Work task => Copy out the material word for word, everything from the line containing "of Military Times and the Army Times Editor." down to the line containing "met along the", with both of those lines included.

Exercise materials =>
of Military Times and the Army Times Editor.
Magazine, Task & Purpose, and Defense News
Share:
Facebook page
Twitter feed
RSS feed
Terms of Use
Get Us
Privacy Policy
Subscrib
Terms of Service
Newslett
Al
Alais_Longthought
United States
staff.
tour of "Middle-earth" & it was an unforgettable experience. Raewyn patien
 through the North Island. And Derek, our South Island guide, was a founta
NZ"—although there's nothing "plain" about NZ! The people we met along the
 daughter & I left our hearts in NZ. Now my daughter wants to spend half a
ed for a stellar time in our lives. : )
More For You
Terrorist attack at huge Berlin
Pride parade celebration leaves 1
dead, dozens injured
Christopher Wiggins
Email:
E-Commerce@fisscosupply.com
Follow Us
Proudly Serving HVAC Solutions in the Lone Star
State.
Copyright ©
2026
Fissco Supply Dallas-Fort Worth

--

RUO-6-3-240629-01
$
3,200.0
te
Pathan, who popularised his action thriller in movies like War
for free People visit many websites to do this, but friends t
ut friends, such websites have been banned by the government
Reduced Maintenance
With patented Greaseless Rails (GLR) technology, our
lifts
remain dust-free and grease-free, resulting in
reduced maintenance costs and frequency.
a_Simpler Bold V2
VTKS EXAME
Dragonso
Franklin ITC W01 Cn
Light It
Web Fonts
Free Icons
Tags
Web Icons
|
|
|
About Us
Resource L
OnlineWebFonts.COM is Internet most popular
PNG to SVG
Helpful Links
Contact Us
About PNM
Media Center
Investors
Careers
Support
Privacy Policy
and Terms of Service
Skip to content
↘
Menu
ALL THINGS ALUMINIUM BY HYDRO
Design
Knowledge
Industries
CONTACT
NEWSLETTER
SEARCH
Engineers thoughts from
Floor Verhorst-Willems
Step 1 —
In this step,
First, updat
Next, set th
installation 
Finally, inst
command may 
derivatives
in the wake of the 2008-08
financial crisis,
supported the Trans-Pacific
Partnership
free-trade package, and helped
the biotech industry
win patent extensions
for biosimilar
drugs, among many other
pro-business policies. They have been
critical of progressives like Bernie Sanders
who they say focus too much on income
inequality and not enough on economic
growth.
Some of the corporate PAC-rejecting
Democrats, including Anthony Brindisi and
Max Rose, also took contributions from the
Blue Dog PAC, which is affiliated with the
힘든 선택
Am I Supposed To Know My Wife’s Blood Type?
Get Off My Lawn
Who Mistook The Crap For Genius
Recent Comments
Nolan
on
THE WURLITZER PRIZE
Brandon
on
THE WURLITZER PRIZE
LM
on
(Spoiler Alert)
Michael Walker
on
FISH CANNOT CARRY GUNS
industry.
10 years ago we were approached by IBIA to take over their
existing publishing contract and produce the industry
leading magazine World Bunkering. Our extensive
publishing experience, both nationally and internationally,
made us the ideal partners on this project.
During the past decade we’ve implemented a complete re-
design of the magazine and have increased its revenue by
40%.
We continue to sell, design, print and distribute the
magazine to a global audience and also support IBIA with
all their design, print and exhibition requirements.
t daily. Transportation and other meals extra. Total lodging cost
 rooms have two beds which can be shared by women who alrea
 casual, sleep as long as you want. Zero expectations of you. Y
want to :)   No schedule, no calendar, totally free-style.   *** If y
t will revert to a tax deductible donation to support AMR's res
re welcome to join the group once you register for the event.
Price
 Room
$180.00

Your solution =>
of Military Times and the Army Times Editor.
Magazine, Task & Purpose, and Defense News
Share:
Facebook page
Twitter feed
RSS feed
Terms of Use
Get Us
Privacy Policy
Subscrib
Terms of Service
Newslett
Al
Alais_Longthought
United States
staff.
tour of "Middle-earth" & it was an unforgettable experience. Raewyn patien
 through the North Island. And Derek, our South Island guide, was a founta
NZ"—although there's nothing "plain" about NZ! The people we met along the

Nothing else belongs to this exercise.